Recorded information |

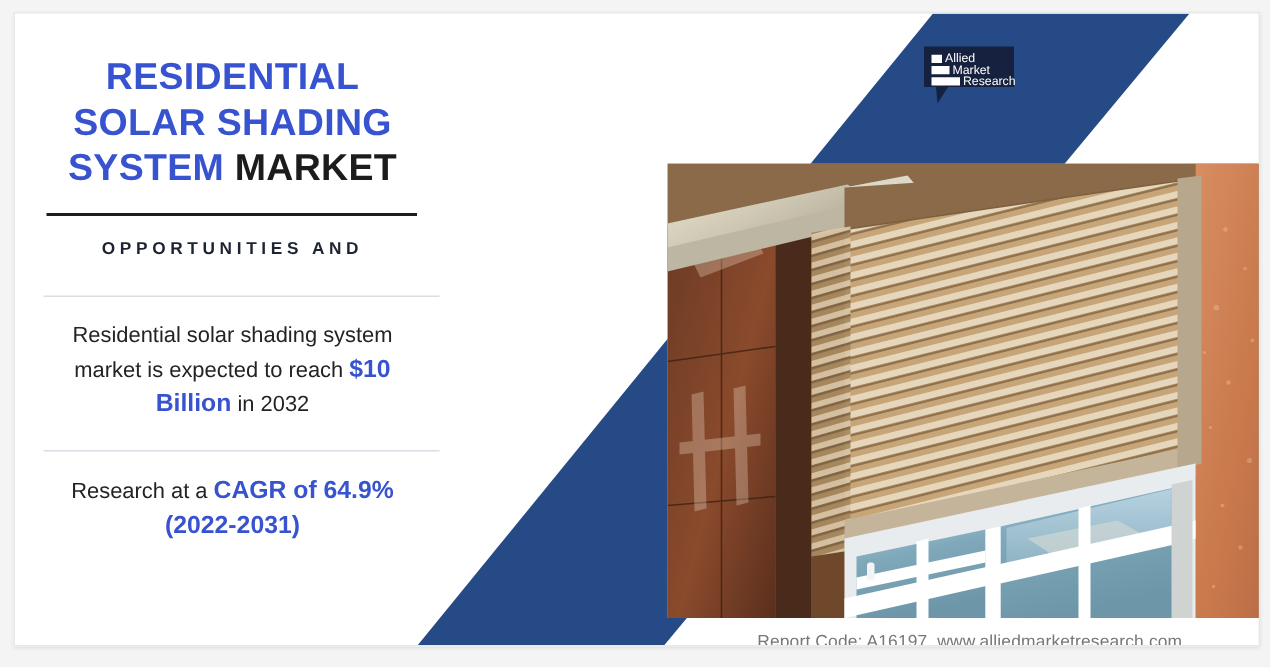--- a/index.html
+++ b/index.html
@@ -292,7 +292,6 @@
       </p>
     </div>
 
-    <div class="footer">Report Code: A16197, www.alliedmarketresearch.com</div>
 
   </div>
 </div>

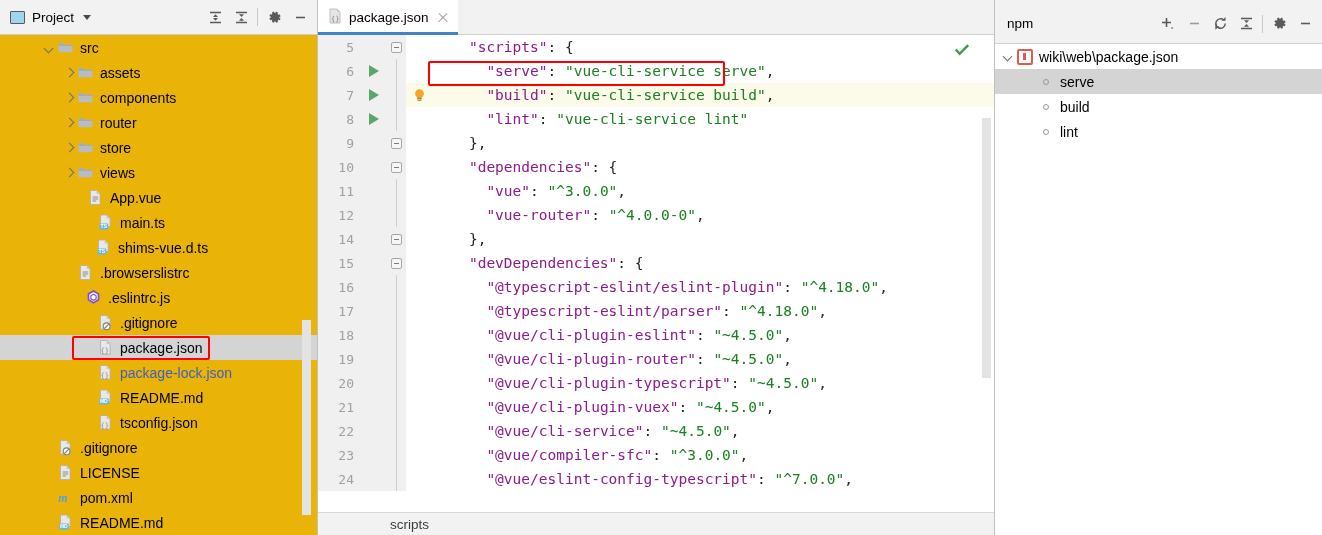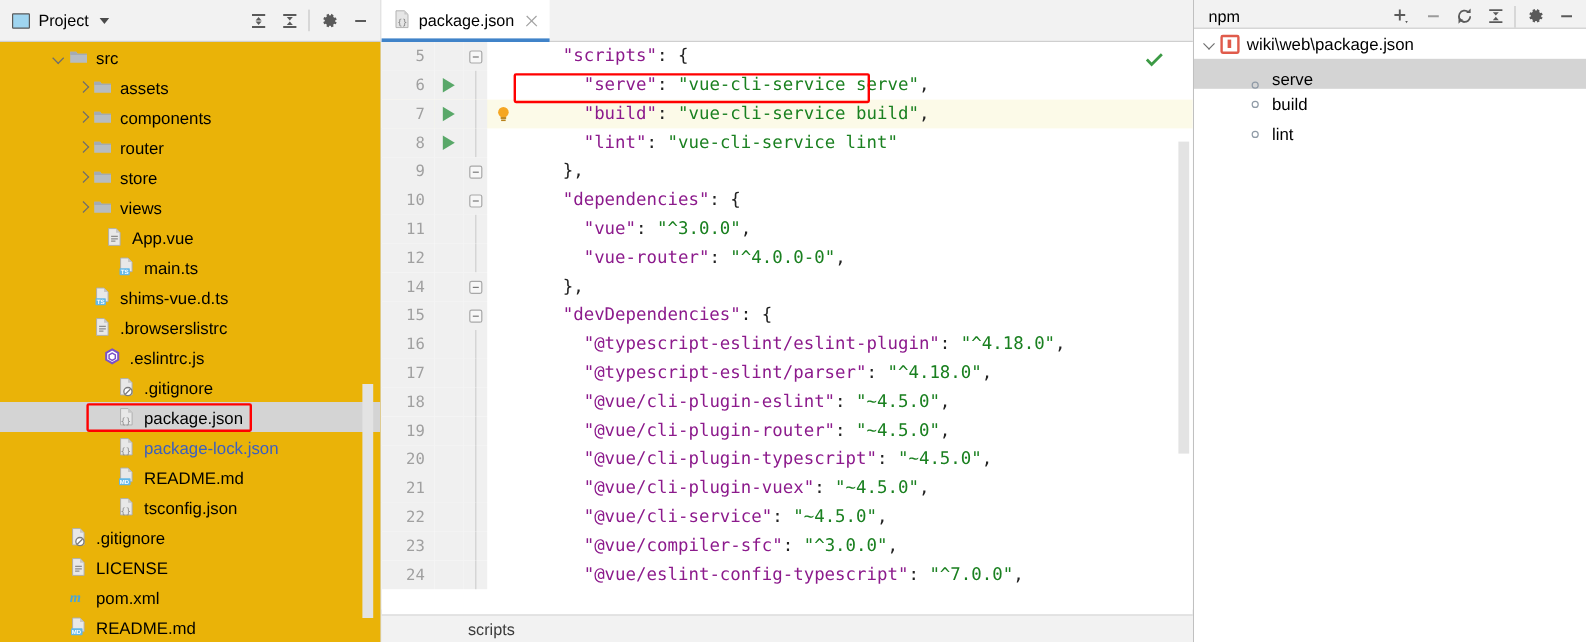--- a/index.html
+++ b/index.html
@@ -291,7 +291,7 @@
     position: relative;
   }
   #npm-head {
-    height: 24px;
+    height: 44px;
     display: flex;
     align-items: center;
     background: #f2f2f2;

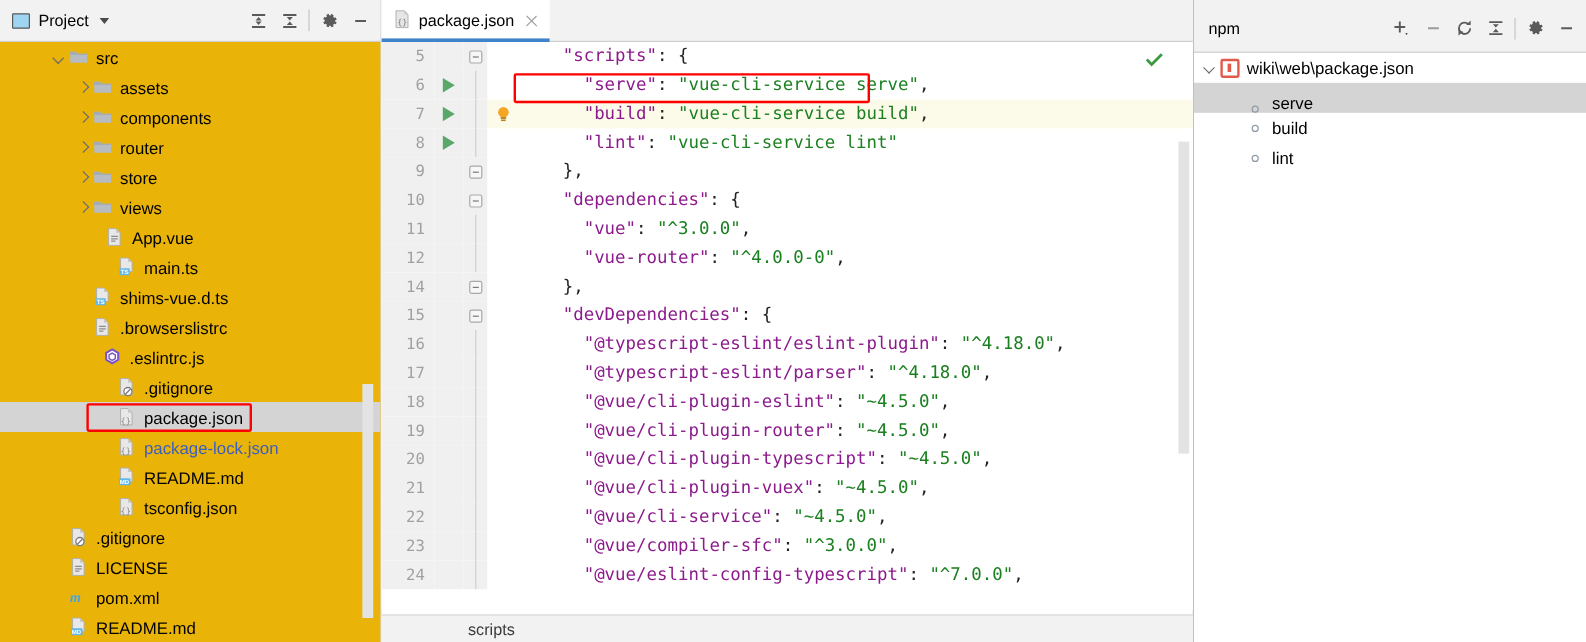--- a/index.html
+++ b/index.html
@@ -306,7 +306,7 @@
     font-size: 14px;
     white-space: nowrap;
   }
-  .npm-row.selected { background: #d4d4d4; align-items: flex-end; }
+  .npm-row.selected { background: #d4d4d4; }
   .npm-arrow { width: 16px; flex: 0 0 16px; height: 16px; position: relative; margin-left: 6px;}
   .npm-pkg-icon {
     width: 16px; height: 16px; flex: 0 0 16px;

Directions for this task |
Could you find each line in the entries that contains the string "position" and copy it?

Response area |
     position: relative;
   .npm-arrow { width: 16px; flex: 0 0 16px; height: 16px; position: relative; margin-left: 6px;}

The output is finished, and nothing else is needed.